• _Text under study_
------------------------

4.07c Hyperbolic identity: cosh^2(x) - sinh^2(x) = 1

4

1. Starting from the definitions of \(\sinh x\) and \(\cosh x\) in terms of exponentials, prove that $$\cosh ^ { 2 } x - \sinh ^ { 2 } x = 1$$
2. Solve the equation \(4 \cosh ^ { 2 } x + 9 \sinh x = 13\), giving the answers in exact logarithmic form.
3. Show that there is only one stationary point on the curve $$y = 4 \cosh ^ { 2 } x + 9 \sinh x$$ and find the \(y\)-coordinate of the stationary point.
4. Show that \(\int _ { 0 } ^ { \ln 2 } \left( 4 \cosh ^ { 2 } x + 9 \sinh x \right) \mathrm { d } x = 2 \ln 2 + \frac { 33 } { 8 }\).

4

1. Prove, using exponential functions, that $$\sinh 2 x = 2 \sinh x \cosh x$$ Differentiate this result to obtain a formula for \(\cosh 2 x\).

------------------------

• _Instructions to follow_
Reproduce the stretch from "4.07c Hyperbolic identity: cosh^2(x)" through "the stationary point." in the text on hyperbolic functions, substituting "turning point" for each occurrence of "stationary point".

• _Entries shown_

------------------------

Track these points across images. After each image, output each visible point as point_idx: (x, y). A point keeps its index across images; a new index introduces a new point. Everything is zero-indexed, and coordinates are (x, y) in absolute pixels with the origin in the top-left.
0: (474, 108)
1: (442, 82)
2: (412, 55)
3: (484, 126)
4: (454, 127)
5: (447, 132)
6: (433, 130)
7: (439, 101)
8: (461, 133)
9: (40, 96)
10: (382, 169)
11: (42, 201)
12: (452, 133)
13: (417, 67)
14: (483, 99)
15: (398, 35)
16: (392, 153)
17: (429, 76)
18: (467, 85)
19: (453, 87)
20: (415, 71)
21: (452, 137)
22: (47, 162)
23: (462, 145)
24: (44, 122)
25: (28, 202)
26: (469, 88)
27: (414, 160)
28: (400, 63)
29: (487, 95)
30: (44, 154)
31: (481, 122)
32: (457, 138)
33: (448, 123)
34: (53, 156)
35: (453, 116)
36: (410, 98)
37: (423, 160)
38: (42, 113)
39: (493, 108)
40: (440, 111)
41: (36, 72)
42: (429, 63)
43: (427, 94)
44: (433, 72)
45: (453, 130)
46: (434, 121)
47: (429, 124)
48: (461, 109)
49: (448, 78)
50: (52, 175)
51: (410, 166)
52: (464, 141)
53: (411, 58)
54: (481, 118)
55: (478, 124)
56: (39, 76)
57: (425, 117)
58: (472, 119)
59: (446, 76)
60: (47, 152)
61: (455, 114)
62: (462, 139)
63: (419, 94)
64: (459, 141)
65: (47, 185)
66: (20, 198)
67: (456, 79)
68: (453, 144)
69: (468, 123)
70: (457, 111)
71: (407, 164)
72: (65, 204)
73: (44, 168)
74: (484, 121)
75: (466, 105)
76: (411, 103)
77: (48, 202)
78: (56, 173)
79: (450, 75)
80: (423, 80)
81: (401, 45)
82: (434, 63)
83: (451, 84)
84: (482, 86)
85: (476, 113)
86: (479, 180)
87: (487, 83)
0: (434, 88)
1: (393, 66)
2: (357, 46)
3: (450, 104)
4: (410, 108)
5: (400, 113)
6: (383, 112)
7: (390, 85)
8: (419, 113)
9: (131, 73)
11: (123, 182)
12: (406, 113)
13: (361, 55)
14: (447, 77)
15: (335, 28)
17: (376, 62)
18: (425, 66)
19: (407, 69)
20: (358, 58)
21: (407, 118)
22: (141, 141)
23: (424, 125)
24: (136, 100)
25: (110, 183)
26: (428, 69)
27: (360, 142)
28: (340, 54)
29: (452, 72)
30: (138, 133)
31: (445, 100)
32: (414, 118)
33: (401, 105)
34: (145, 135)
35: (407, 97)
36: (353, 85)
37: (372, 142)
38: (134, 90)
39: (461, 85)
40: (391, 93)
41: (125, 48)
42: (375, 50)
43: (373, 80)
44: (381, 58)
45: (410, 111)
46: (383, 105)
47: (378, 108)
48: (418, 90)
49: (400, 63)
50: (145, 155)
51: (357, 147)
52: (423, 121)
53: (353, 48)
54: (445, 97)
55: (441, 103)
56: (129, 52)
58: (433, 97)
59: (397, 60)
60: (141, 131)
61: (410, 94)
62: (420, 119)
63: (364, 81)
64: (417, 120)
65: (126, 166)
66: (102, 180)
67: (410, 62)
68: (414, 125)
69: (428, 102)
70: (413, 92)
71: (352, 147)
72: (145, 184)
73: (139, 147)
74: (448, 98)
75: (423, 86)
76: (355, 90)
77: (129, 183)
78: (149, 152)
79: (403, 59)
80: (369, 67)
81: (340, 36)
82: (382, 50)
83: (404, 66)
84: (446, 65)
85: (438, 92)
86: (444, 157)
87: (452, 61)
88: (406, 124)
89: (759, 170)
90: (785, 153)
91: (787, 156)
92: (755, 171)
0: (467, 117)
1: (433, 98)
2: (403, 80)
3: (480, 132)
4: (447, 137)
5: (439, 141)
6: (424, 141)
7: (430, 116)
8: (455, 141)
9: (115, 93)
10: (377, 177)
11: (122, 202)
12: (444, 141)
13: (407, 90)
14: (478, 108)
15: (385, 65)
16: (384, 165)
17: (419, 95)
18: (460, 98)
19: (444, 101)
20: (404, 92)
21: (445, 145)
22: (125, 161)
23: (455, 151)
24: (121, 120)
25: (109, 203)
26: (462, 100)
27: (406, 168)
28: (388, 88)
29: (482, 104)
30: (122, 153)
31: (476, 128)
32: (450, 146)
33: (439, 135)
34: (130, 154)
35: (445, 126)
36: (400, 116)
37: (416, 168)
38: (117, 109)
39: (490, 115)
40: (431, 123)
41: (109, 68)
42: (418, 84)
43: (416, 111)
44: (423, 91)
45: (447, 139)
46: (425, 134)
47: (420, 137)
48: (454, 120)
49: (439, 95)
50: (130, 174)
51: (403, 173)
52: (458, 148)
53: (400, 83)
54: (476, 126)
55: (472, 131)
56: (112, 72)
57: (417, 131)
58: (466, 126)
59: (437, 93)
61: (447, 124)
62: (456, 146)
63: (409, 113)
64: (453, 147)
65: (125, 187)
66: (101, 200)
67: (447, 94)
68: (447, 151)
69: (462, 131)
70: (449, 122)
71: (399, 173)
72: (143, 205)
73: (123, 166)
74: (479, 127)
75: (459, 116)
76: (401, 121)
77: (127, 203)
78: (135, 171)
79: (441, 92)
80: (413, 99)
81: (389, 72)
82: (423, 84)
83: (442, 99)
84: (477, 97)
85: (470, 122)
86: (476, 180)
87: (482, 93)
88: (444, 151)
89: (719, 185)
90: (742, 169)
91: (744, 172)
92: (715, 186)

------------------------

• _Response to the exercise_
4.07c Hyperbolic identity: cosh^2(x) - sinh^2(x) = 1

4

1. Starting from the definitions of \(\sinh x\) and \(\cosh x\) in terms of exponentials, prove that $$\cosh ^ { 2 } x - \sinh ^ { 2 } x = 1$$
2. Solve the equation \(4 \cosh ^ { 2 } x + 9 \sinh x = 13\), giving the answers in exact logarithmic form.
3. Show that there is only one turning point on the curve $$y = 4 \cosh ^ { 2 } x + 9 \sinh x$$ and find the \(y\)-coordinate of the turning point.